We call this the Denver Principle, named after the CIA's approach to document intelligence: do not just read the words — read the writer behind them. Filename intelligence (knowing what a document is called) is Level 1. Content extraction (knowing what it says) is Level 1.5. Knowing who wrote it, when, and whether it was altered — that is Level 2.

The eAnything platform operates at Level 2 by default.

Key Takeaways

  • Forensic authorship analysis identified five distinct writers in a disputed 47-page contract in 19 seconds
  • Traditional forensic linguistics would have taken eight weeks and cost $85,000
  • Over 200 stylistic markers are measured per author, achieving accuracy above 95 percent
  • Generic LLMs cannot perform multi-document authorship analysis due to context limits, statelessness, and hallucination risk
  • The Denver Principle: true document intelligence means knowing the writer, not just the words

Frequently Asked Questions

How does authorship DNA fingerprinting work?

It analyzes writing patterns including sentence structure, vocabulary choices, punctuation habits, and stylistic markers unique to each writer.
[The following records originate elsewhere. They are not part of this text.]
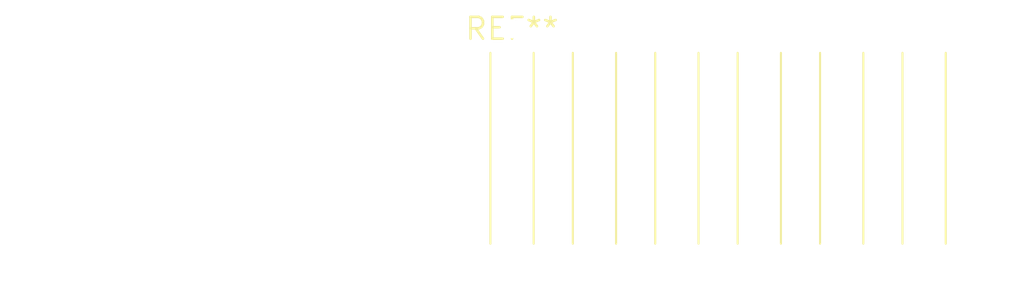
<source format=kicad_pcb>
(kicad_pcb (version 20240108) (generator pcbnew)

  (general
    (thickness 1.6)
  )

  (paper "A4")
  (layers
    (0 "F.Cu" signal)
    (31 "B.Cu" signal)
    (32 "B.Adhes" user "B.Adhesive")
    (33 "F.Adhes" user "F.Adhesive")
    (34 "B.Paste" user)
    (35 "F.Paste" user)
    (36 "B.SilkS" user "B.Silkscreen")
    (37 "F.SilkS" user "F.Silkscreen")
    (38 "B.Mask" user)
    (39 "F.Mask" user)
    (40 "Dwgs.User" user "User.Drawings")
    (41 "Cmts.User" user "User.Comments")
    (42 "Eco1.User" user "User.Eco1")
    (43 "Eco2.User" user "User.Eco2")
    (44 "Edge.Cuts" user)
    (45 "Margin" user)
    (46 "B.CrtYd" user "B.Courtyard")
    (47 "F.CrtYd" user "F.Courtyard")
    (48 "B.Fab" user)
    (49 "F.Fab" user)
    (50 "User.1" user)
    (51 "User.2" user)
    (52 "User.3" user)
    (53 "User.4" user)
    (54 "User.5" user)
    (55 "User.6" user)
    (56 "User.7" user)
    (57 "User.8" user)
    (58 "User.9" user)
  )

  (setup
    (pad_to_mask_clearance 0)
    (pcbplotparams
      (layerselection 0x00010fc_ffffffff)
      (plot_on_all_layers_selection 0x0000000_00000000)
      (disableapertmacros false)
      (usegerberextensions false)
      (usegerberattributes false)
      (usegerberadvancedattributes false)
      (creategerberjobfile false)
      (dashed_line_dash_ratio 12.000000)
      (dashed_line_gap_ratio 3.000000)
      (svgprecision 4)
      (plotframeref false)
      (viasonmask false)
      (mode 1)
      (useauxorigin false)
      (hpglpennumber 1)
      (hpglpenspeed 20)
      (hpglpendiameter 15.000000)
      (dxfpolygonmode false)
      (dxfimperialunits false)
      (dxfusepcbnewfont false)
      (psnegative false)
      (psa4output false)
      (plotreference false)
      (plotvalue false)
      (plotinvisibletext false)
      (sketchpadsonfab false)
      (subtractmaskfromsilk false)
      (outputformat 1)
      (mirror false)
      (drillshape 1)
      (scaleselection 1)
      (outputdirectory "")
    )
  )

  (net 0 "")

  (footprint "SolderWire-0.5sqmm_1x06_P4.8mm_D0.9mm_OD2.3mm_Relief" (layer "F.Cu") (at 0 0))

)

</source>
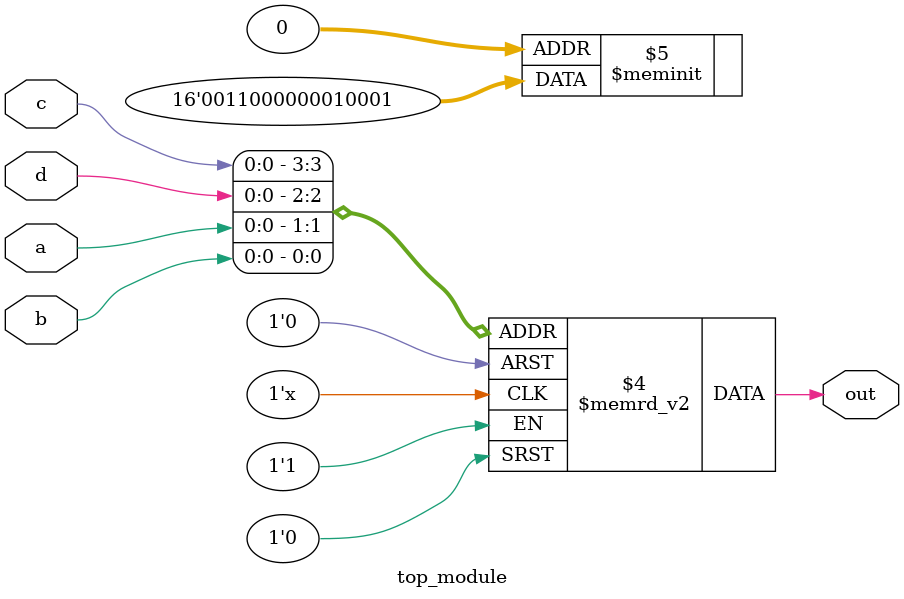
<source format=sv>
module top_module (
    input a,
    input b,
    input c,
    input d,
    output reg out
);

always @(*) begin
    case ({c, d, a, b})
        4'b0000, 4'b0100, 4'b1100, 4'b1101: out = 1'b1;
        4'b0001, 4'b0010, 4'b0011, 4'b0111, 4'b1000, 4'b1011, 4'b1010, 4'b1110, 4'b1111: out = 1'b0;
        default: out = 1'b0; // Treat don't-care as 0
    endcase
end

endmodule

</source>
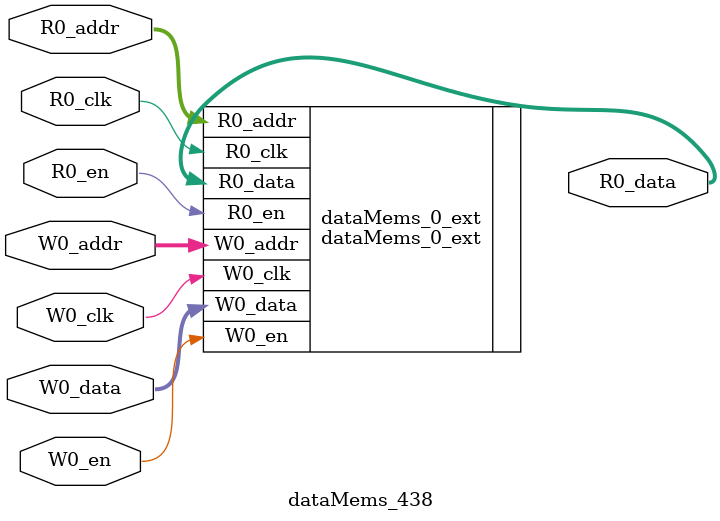
<source format=sv>
`ifndef RANDOMIZE
  `ifdef RANDOMIZE_REG_INIT
    `define RANDOMIZE
  `endif // RANDOMIZE_REG_INIT
`endif // not def RANDOMIZE
`ifndef RANDOMIZE
  `ifdef RANDOMIZE_MEM_INIT
    `define RANDOMIZE
  `endif // RANDOMIZE_MEM_INIT
`endif // not def RANDOMIZE

`ifndef RANDOM
  `define RANDOM $random
`endif // not def RANDOM

// Users can define 'PRINTF_COND' to add an extra gate to prints.
`ifndef PRINTF_COND_
  `ifdef PRINTF_COND
    `define PRINTF_COND_ (`PRINTF_COND)
  `else  // PRINTF_COND
    `define PRINTF_COND_ 1
  `endif // PRINTF_COND
`endif // not def PRINTF_COND_

// Users can define 'ASSERT_VERBOSE_COND' to add an extra gate to assert error printing.
`ifndef ASSERT_VERBOSE_COND_
  `ifdef ASSERT_VERBOSE_COND
    `define ASSERT_VERBOSE_COND_ (`ASSERT_VERBOSE_COND)
  `else  // ASSERT_VERBOSE_COND
    `define ASSERT_VERBOSE_COND_ 1
  `endif // ASSERT_VERBOSE_COND
`endif // not def ASSERT_VERBOSE_COND_

// Users can define 'STOP_COND' to add an extra gate to stop conditions.
`ifndef STOP_COND_
  `ifdef STOP_COND
    `define STOP_COND_ (`STOP_COND)
  `else  // STOP_COND
    `define STOP_COND_ 1
  `endif // STOP_COND
`endif // not def STOP_COND_

// Users can define INIT_RANDOM as general code that gets injected into the
// initializer block for modules with registers.
`ifndef INIT_RANDOM
  `define INIT_RANDOM
`endif // not def INIT_RANDOM

// If using random initialization, you can also define RANDOMIZE_DELAY to
// customize the delay used, otherwise 0.002 is used.
`ifndef RANDOMIZE_DELAY
  `define RANDOMIZE_DELAY 0.002
`endif // not def RANDOMIZE_DELAY

// Define INIT_RANDOM_PROLOG_ for use in our modules below.
`ifndef INIT_RANDOM_PROLOG_
  `ifdef RANDOMIZE
    `ifdef VERILATOR
      `define INIT_RANDOM_PROLOG_ `INIT_RANDOM
    `else  // VERILATOR
      `define INIT_RANDOM_PROLOG_ `INIT_RANDOM #`RANDOMIZE_DELAY begin end
    `endif // VERILATOR
  `else  // RANDOMIZE
    `define INIT_RANDOM_PROLOG_
  `endif // RANDOMIZE
`endif // not def INIT_RANDOM_PROLOG_

// Include register initializers in init blocks unless synthesis is set
`ifndef SYNTHESIS
  `ifndef ENABLE_INITIAL_REG_
    `define ENABLE_INITIAL_REG_
  `endif // not def ENABLE_INITIAL_REG_
`endif // not def SYNTHESIS

// Include rmemory initializers in init blocks unless synthesis is set
`ifndef SYNTHESIS
  `ifndef ENABLE_INITIAL_MEM_
    `define ENABLE_INITIAL_MEM_
  `endif // not def ENABLE_INITIAL_MEM_
`endif // not def SYNTHESIS

module dataMems_438(	// @[generators/ara/src/main/scala/UnsafeAXI4ToTL.scala:365:62]
  input  [4:0]  R0_addr,
  input         R0_en,
  input         R0_clk,
  output [66:0] R0_data,
  input  [4:0]  W0_addr,
  input         W0_en,
  input         W0_clk,
  input  [66:0] W0_data
);

  dataMems_0_ext dataMems_0_ext (	// @[generators/ara/src/main/scala/UnsafeAXI4ToTL.scala:365:62]
    .R0_addr (R0_addr),
    .R0_en   (R0_en),
    .R0_clk  (R0_clk),
    .R0_data (R0_data),
    .W0_addr (W0_addr),
    .W0_en   (W0_en),
    .W0_clk  (W0_clk),
    .W0_data (W0_data)
  );
endmodule


</source>
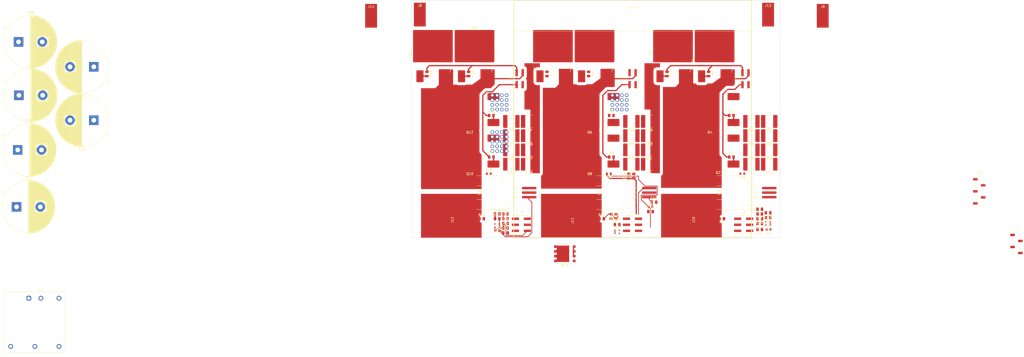
<source format=kicad_pcb>
(kicad_pcb (version 20221018) (generator pcbnew)

  (general
    (thickness 1.6)
  )

  (paper "A4")
  (layers
    (0 "F.Cu" signal)
    (31 "B.Cu" signal)
    (32 "B.Adhes" user "B.Adhesive")
    (33 "F.Adhes" user "F.Adhesive")
    (34 "B.Paste" user)
    (35 "F.Paste" user)
    (36 "B.SilkS" user "B.Silkscreen")
    (37 "F.SilkS" user "F.Silkscreen")
    (38 "B.Mask" user)
    (39 "F.Mask" user)
    (40 "Dwgs.User" user "User.Drawings")
    (41 "Cmts.User" user "User.Comments")
    (42 "Eco1.User" user "User.Eco1")
    (43 "Eco2.User" user "User.Eco2")
    (44 "Edge.Cuts" user)
    (45 "Margin" user)
    (46 "B.CrtYd" user "B.Courtyard")
    (47 "F.CrtYd" user "F.Courtyard")
    (48 "B.Fab" user)
    (49 "F.Fab" user)
    (50 "User.1" user)
    (51 "User.2" user)
    (52 "User.3" user)
    (53 "User.4" user)
    (54 "User.5" user)
    (55 "User.6" user)
    (56 "User.7" user)
    (57 "User.8" user)
    (58 "User.9" user)
  )

  (setup
    (stackup
      (layer "F.SilkS" (type "Top Silk Screen"))
      (layer "F.Paste" (type "Top Solder Paste"))
      (layer "F.Mask" (type "Top Solder Mask") (color "Blue") (thickness 0.01) (material "Epoxy") (epsilon_r 3.3) (loss_tangent 0))
      (layer "F.Cu" (type "copper") (thickness 0.035))
      (layer "dielectric 1" (type "core") (color "#FFFFFFFF") (thickness 1.51) (material "Al") (epsilon_r 8.7) (loss_tangent 0.001))
      (layer "B.Cu" (type "copper") (thickness 0.035))
      (layer "B.Mask" (type "Bottom Solder Mask") (thickness 0.01))
      (layer "B.Paste" (type "Bottom Solder Paste"))
      (layer "B.SilkS" (type "Bottom Silk Screen"))
      (copper_finish "None")
      (dielectric_constraints no)
    )
    (pad_to_mask_clearance 0)
    (pcbplotparams
      (layerselection 0x00010fc_ffffffff)
      (plot_on_all_layers_selection 0x0000000_00000000)
      (disableapertmacros false)
      (usegerberextensions false)
      (usegerberattributes true)
      (usegerberadvancedattributes true)
      (creategerberjobfile true)
      (dashed_line_dash_ratio 12.000000)
      (dashed_line_gap_ratio 3.000000)
      (svgprecision 4)
      (plotframeref false)
      (viasonmask false)
      (mode 1)
      (useauxorigin false)
      (hpglpennumber 1)
      (hpglpenspeed 20)
      (hpglpendiameter 15.000000)
      (dxfpolygonmode true)
      (dxfimperialunits true)
      (dxfusepcbnewfont true)
      (psnegative false)
      (psa4output false)
      (plotreference true)
      (plotvalue true)
      (plotinvisibletext false)
      (sketchpadsonfab false)
      (subtractmaskfromsilk false)
      (outputformat 1)
      (mirror false)
      (drillshape 1)
      (scaleselection 1)
      (outputdirectory "")
    )
  )

  (net 0 "")
  (net 1 "Net-(C1-Pad2)")
  (net 2 "Net-(C5-Pad2)")
  (net 3 "Net-(C13-Pad2)")
  (net 4 "Net-(C15-Pad2)")
  (net 5 "Net-(C17-Pad2)")
  (net 6 "Net-(C19-Pad2)")
  (net 7 "Net-(U3-VCC)")
  (net 8 "VSENSE1")
  (net 9 "-BATT")
  (net 10 "Net-(U1-S)")
  (net 11 "MOSTEMP1")
  (net 12 "MOSTEMP2")
  (net 13 "unconnected-(U4-Control-Pad3)")
  (net 14 "Net-(U2-VCC)")
  (net 15 "VSENSE2")
  (net 16 "Net-(U5-S)")
  (net 17 "Net-(U6-VCC)")
  (net 18 "Net-(U7-S)")
  (net 19 "+BATT")
  (net 20 "Net-(C3-Pad1)")
  (net 21 "Net-(C4-Pad1)")
  (net 22 "Net-(C12-Pad1)")
  (net 23 "Net-(C10-Pad2)")
  (net 24 "Net-(C18-Pad2)")
  (net 25 "Net-(C22-Pad2)")
  (net 26 "A")
  (net 27 "B")
  (net 28 "C")
  (net 29 "PH2")
  (net 30 "PHASE2")
  (net 31 "PL2")
  (net 32 "PH3")
  (net 33 "PHASE3")
  (net 34 "PL3")
  (net 35 "Net-(Q3-G)")
  (net 36 "unconnected-(U4-+Vout-Pad4)")
  (net 37 "PH1")
  (net 38 "PHASE1")
  (net 39 "PL1")
  (net 40 "Net-(Q1-G)")
  (net 41 "Net-(Q2-G)")
  (net 42 "Net-(Q4-G)")
  (net 43 "Net-(Q5-G)")
  (net 44 "Net-(Q7-G)")
  (net 45 "Net-(Q8-G)")
  (net 46 "Net-(Q9-G)")
  (net 47 "Net-(Q10-G)")
  (net 48 "Net-(Q6-G)")
  (net 49 "Net-(Q11-G)")
  (net 50 "Net-(Q12-G)")
  (net 51 "+12V")
  (net 52 "VSENSE3")
  (net 53 "SENS_FILTER_ENABLE1")
  (net 54 "MOSTEMP3")
  (net 55 "+3.3V")
  (net 56 "CURR3")
  (net 57 "CURR2")
  (net 58 "CURR1")
  (net 59 "unconnected-(U4-Trim-Pad5)")
  (net 60 "unconnected-(U4--Vout-Pad6)")
  (net 61 "IN_V")
  (net 62 "AUX_FAULT")
  (net 63 "AUX_ENABLE")
  (net 64 "CLEAR_HW_FAULT")
  (net 65 "SENS_FILTER_ENABLE2")
  (net 66 "SENS_FILTER_ENABLE3")
  (net 67 "unconnected-(Q13-G-Pad1)")
  (net 68 "unconnected-(Q13-S-Pad2)")
  (net 69 "unconnected-(Q13-D-Pad3)")

  (footprint "Capacitor_SMD:C_2220_5650Metric" (layer "F.Cu") (at 112.5 76 180))

  (footprint "Connector_PinSocket_2.54mm:PinSocket_1x04_P2.54mm_Vertical_SMD_Pin1Left" (layer "F.Cu") (at 317.5 127.63))

  (footprint "Capacitor_SMD:C_2220_5650Metric" (layer "F.Cu") (at 112.5 82 180))

  (footprint "Capacitor_SMD:C_2220_5650Metric" (layer "F.Cu") (at 105 82 180))

  (footprint "Capacitor_SMD:C_0805_2012Metric" (layer "F.Cu") (at 102.55 121))

  (footprint "Capacitor_SMD:C_0805_2012Metric" (layer "F.Cu") (at 163.55 114))

  (footprint "Capacitor_SMD:C_2220_5650Metric" (layer "F.Cu") (at 112.5 88 180))

  (footprint "Capacitor_SMD:C_0805_2012Metric" (layer "F.Cu") (at 209.5 117 180))

  (footprint "Inductor_SMD:L_0603_1608Metric" (layer "F.Cu") (at 99.05 122))

  (footprint "Resistor_SMD:R_0805_2012Metric" (layer "F.Cu") (at 137.5 56 -90))

  (footprint "Capacitor_SMD:C_0805_2012Metric" (layer "F.Cu") (at 102.55 117))

  (footprint "Capacitor_SMD:C_2220_5650Metric" (layer "F.Cu") (at 105 88 180))

  (footprint "Inductor_SMD:L_0603_1608Metric" (layer "F.Cu") (at 163.5 112))

  (footprint "Package_TO_SOT_SMD:TO-268-2" (layer "F.Cu") (at 138 71 180))

  (footprint "Resistor_SMD:R_0805_2012Metric" (layer "F.Cu") (at 197.5875 91))

  (footprint "Package_TO_SOT_SMD:TO-268-2" (layer "F.Cu") (at 173 47 90))

  (footprint "Package_TO_SOT_SMD:TO-268-2" (layer "F.Cu") (at 138 88.5 180))

  (footprint "Capacitor_SMD:C_0805_2012Metric" (layer "F.Cu") (at 209.5 119 180))

  (footprint "Resistor_SMD:R_0805_2012Metric" (layer "F.Cu") (at 213 116.5 180))

  (footprint "Capacitor_SMD:C_2220_5650Metric" (layer "F.Cu") (at 155.5 88 180))

  (footprint "Capacitor_SMD:C_2220_5650Metric" (layer "F.Cu") (at 163 82 180))

  (footprint "Capacitor_SMD:C_2220_5650Metric" (layer "F.Cu") (at 155.5 82 180))

  (footprint "Capacitor_SMD:C_2220_5650Metric" (layer "F.Cu") (at 213.5 94 180))

  (footprint "Package_TO_SOT_SMD:PQFN_8x8" (layer "F.Cu") (at 127.5 131.75 180))

  (footprint "Resistor_SMD:R_0603_1608Metric" (layer "F.Cu") (at 202.175 98 180))

  (footprint "Capacitor_THT:CP_Radial_D22.0mm_P10.00mm_SnapIn" (layer "F.Cu") (at -102.315662 42.5))

  (footprint "Capacitor_SMD:C_2220_5650Metric" (layer "F.Cu") (at 206 88 180))

  (footprint "Package_TO_SOT_SMD:TO-268-2" (layer "F.Cu") (at 188.5 88.5 180))

  (footprint "Resistor_SMD:R_0805_2012Metric" (layer "F.Cu") (at 209.5 115 180))

  (footprint "Capacitor_SMD:C_2220_5650Metric" (layer "F.Cu") (at 112.5 94 180))

  (footprint "Resistor_SMD:R_0805_2012Metric" (layer "F.Cu") (at 69.5 56 -90))

  (footprint "Capacitor_SMD:C_2220_5650Metric" (layer "F.Cu") (at 163 76 180))

  (footprint "Package_TO_SOT_SMD:TO-268-2" (layer "F.Cu") (at 188.5 71 180))

  (footprint "Inductor_SMD:L_0603_1608Metric" (layer "F.Cu")
    (tstamp 447eef51-4883-4a1a-8609-ede96be3cb90)
    (at 213.2125 121.5 180)
    (descr "Inductor SMD 0603 (1608 Metric), square (rectangular) end terminal, IPC_7351 nominal, (Body size source: http://www.tortai-tech.com/upload/download/2011102023233369053.pdf), generated with kicad-footprint-generator")
    (tags "inductor")
    (property "MPN" "C82155")
    (property "Sheetf
... [700536 chars truncated]
</source>
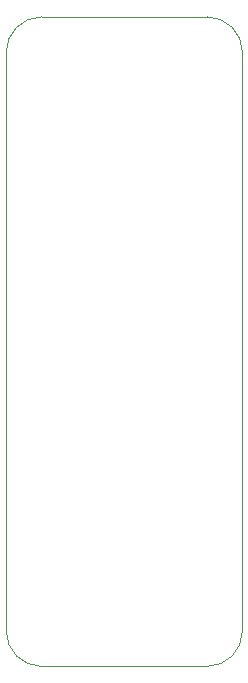
<source format=gbr>
%TF.GenerationSoftware,KiCad,Pcbnew,5.1.10*%
%TF.CreationDate,2022-02-27T11:21:51-05:00*%
%TF.ProjectId,synth,73796e74-682e-46b6-9963-61645f706362,rev?*%
%TF.SameCoordinates,Original*%
%TF.FileFunction,Profile,NP*%
%FSLAX46Y46*%
G04 Gerber Fmt 4.6, Leading zero omitted, Abs format (unit mm)*
G04 Created by KiCad (PCBNEW 5.1.10) date 2022-02-27 11:21:51*
%MOMM*%
%LPD*%
G01*
G04 APERTURE LIST*
%TA.AperFunction,Profile*%
%ADD10C,0.050000*%
%TD*%
G04 APERTURE END LIST*
D10*
X140000000Y-117000000D02*
G75*
G02*
X137000000Y-120000000I-3000000J0D01*
G01*
X123000000Y-120000000D02*
G75*
G02*
X120000000Y-117000000I0J3000000D01*
G01*
X120000000Y-68000000D02*
G75*
G02*
X123000000Y-65000000I3000000J0D01*
G01*
X137000000Y-65000000D02*
G75*
G02*
X140000000Y-68000000I0J-3000000D01*
G01*
X137000000Y-65000000D02*
X123000000Y-65000000D01*
X140000000Y-117000000D02*
X140000000Y-68000000D01*
X123000000Y-120000000D02*
X137000000Y-120000000D01*
X120000000Y-68000000D02*
X120000000Y-117000000D01*
M02*

</source>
Think of it as biological DNA, but for text. Every person has unconscious writing habits that are extremely difficult to fake or suppress.

How fast is the forensic authorship analysis?

Our Level 2 scanner processes approximately 1,500 documents per second, with full authorship fingerprinting completing in under 20 seconds for most enterprise datasets. The 19-second benchmark in this case study included OCR processing on 847 image-only PDFs.

Can authorship fingerprinting detect AI-generated text?

Yes. AI-generated text exhibits distinct stylistic signatures — uniform sentence length, predictable vocabulary distribution, absence of personal punctuation quirks — that differ measurably from human writing patterns. Our system flags these anomalies with high confidence.